__Task to carry out__
Render the records, from their start through the line containing "D. Akalin jazzandrock.com", as a JSON list of strings with one string per line and no blank lines. Leave the pictures out.

-=-=-=-=-

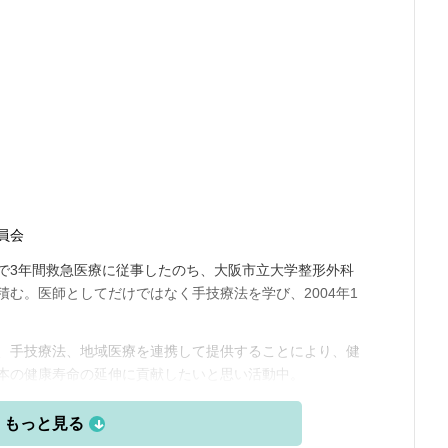
員会
で3年間救急医療に従事したのち、大阪市立大学整形外科
む。医師としてだけではなく手技療法を学び、2004年1
、手技療法、地域医療を連携して提供することにより、健
本の健康寿命の延伸に貢献したいと思い活動中。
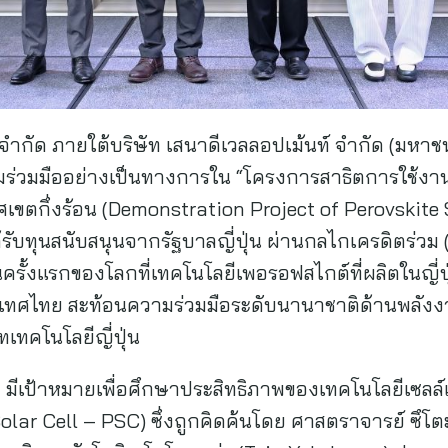
่ จำกัด ภายใต้บริษัท เสนาดีเวลลอปเม้นท์ จำกัด (มหาชน)
มร่วมมืออย่างเป็นทางการใน “โครงการสาธิตการใช้งาน
ตกึ่งร้อน (Demonstration Project of Perovskite 
ด้รับทุนสนับสนุนจากรัฐบาลญี่ปุ่น ผ่านกลไกเครดิตร่วม
รั้งแรกของโลกที่เทคโนโลยีเพอรอฟสไกต์ที่ผลิตในญี่ป
ทศไทย สะท้อนความร่วมมือระดับนานาชาติด้านพลัง
ทเทคโนโลยีญี่ปุ่น
มีเป้าหมายเพื่อศึกษาประสิทธิภาพของเทคโนโลยีเซลล์
lar Cell – PSC) ซึ่งถูกคิดค้นโดย ศาสตราจารย์ ซึโตะ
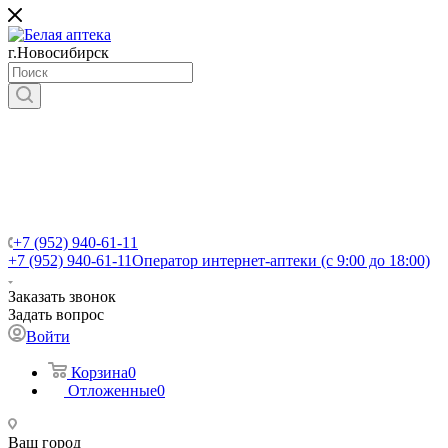
г.Новосибирск
+7 (952) 940-61-11
+7 (952) 940-61-11
Оператор интернет-аптеки (с 9:00 до 18:00)
Заказать звонок
Задать вопрос
Войти
Корзина
0
Отложенные
0
Ваш город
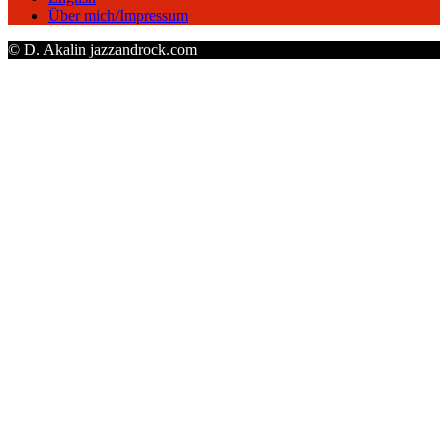
Über mich/Impressum
© D. Akalin jazzandrock.com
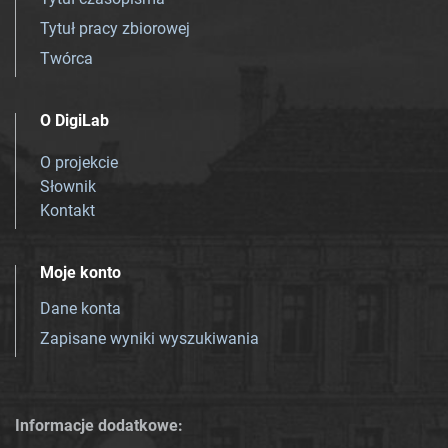
Tytuł pracy zbiorowej
Twórca
O DigiLab
O projekcie
Słownik
Kontakt
Moje konto
Dane konta
Zapisane wyniki wyszukiwania
Informacje dodatkowe:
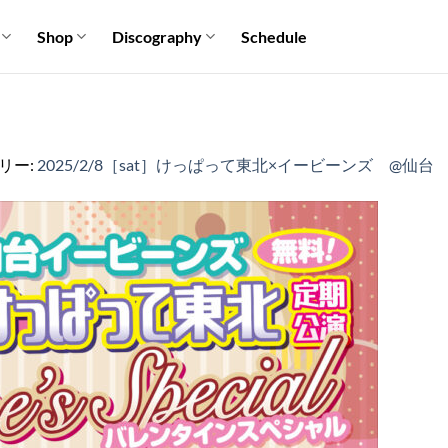
Shop
Discography
Schedule
ラリー:
2025/2/8［sat］けっぱって東北×イービーンズ @仙台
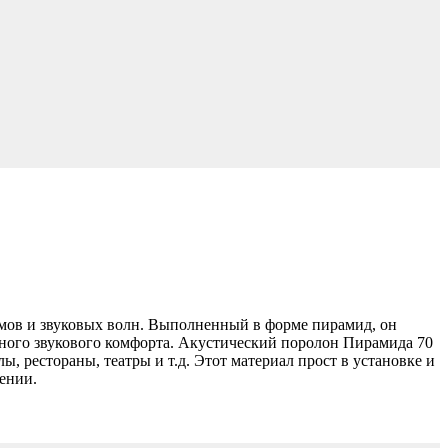
мов и звуковых волн. Выполненный в форме пирамид, он
ного звукового комфорта. Акустический поролон Пирамида 70
ы, рестораны, театры и т.д. Этот материал прост в установке и
ении.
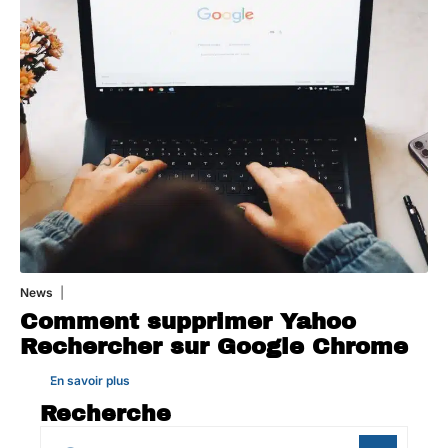
News
1 août 2026
Comment supprimer Yahoo
Rechercher sur Google Chrome
En savoir plus
Recherche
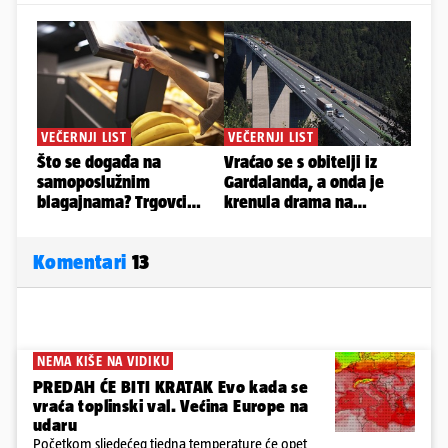
Komentari
13
NEMA KIŠE NA VIDIKU
PREDAH ĆE BITI KRATAK Evo kada se
vraća toplinski val. Većina Europe na
udaru
Početkom sljedećeg tjedna temperature će opet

-=-=-=-=-

__Written solution__
[
  "員会",
  "で3年間救急医療に従事したのち、大阪市立大学整形外科",
  "む。医師としてだけではなく手技療法を学び、2004年1",
  "、手技療法、地域医療を連携して提供することにより、健",
  "本の健康寿命の延伸に貢献したいと思い活動中。",
  "่ จำกัด ภายใต้บริษัท เสนาดีเวลลอปเม้นท์ จำกัด (มหาชน)",
  "มร่วมมืออย่างเป็นทางการใน “โครงการสาธิตการใช้งาน",
  "ตกึ่งร้อน (Demonstration Project of Perovskite ",
  "ด้รับทุนสนับสนุนจากรัฐบาลญี่ปุ่น ผ่านกลไกเครดิตร่วม",
  "รั้งแรกของโลกที่เทคโนโลยีเพอรอฟสไกต์ที่ผลิตในญี่ป",
  "ทศไทย สะท้อนความร่วมมือระดับนานาชาติด้านพลัง",
  "ทเทคโนโลยีญี่ปุ่น",
  "มีเป้าหมายเพื่อศึกษาประสิทธิภาพของเทคโนโลยีเซลล์",
  "lar Cell – PSC) ซึ่งถูกคิดค้นโดย ศาสตราจารย์ ซึโตะ",
  "г.Новосибирск",
  "+7 (952) 940-61-11",
  "+7 (952) 940-61-11",
  "Оператор интернет-аптеки (с 9:00 до 18:00)",
  "Заказать звонок",
  "Задать вопрос",
  "Войти",
  "Корзина",
  "0",
  "Отложенные",
  "0",
  "Ваш город",
  "Über mich/Impressum",
  "© D. Akalin jazzandrock.com"
]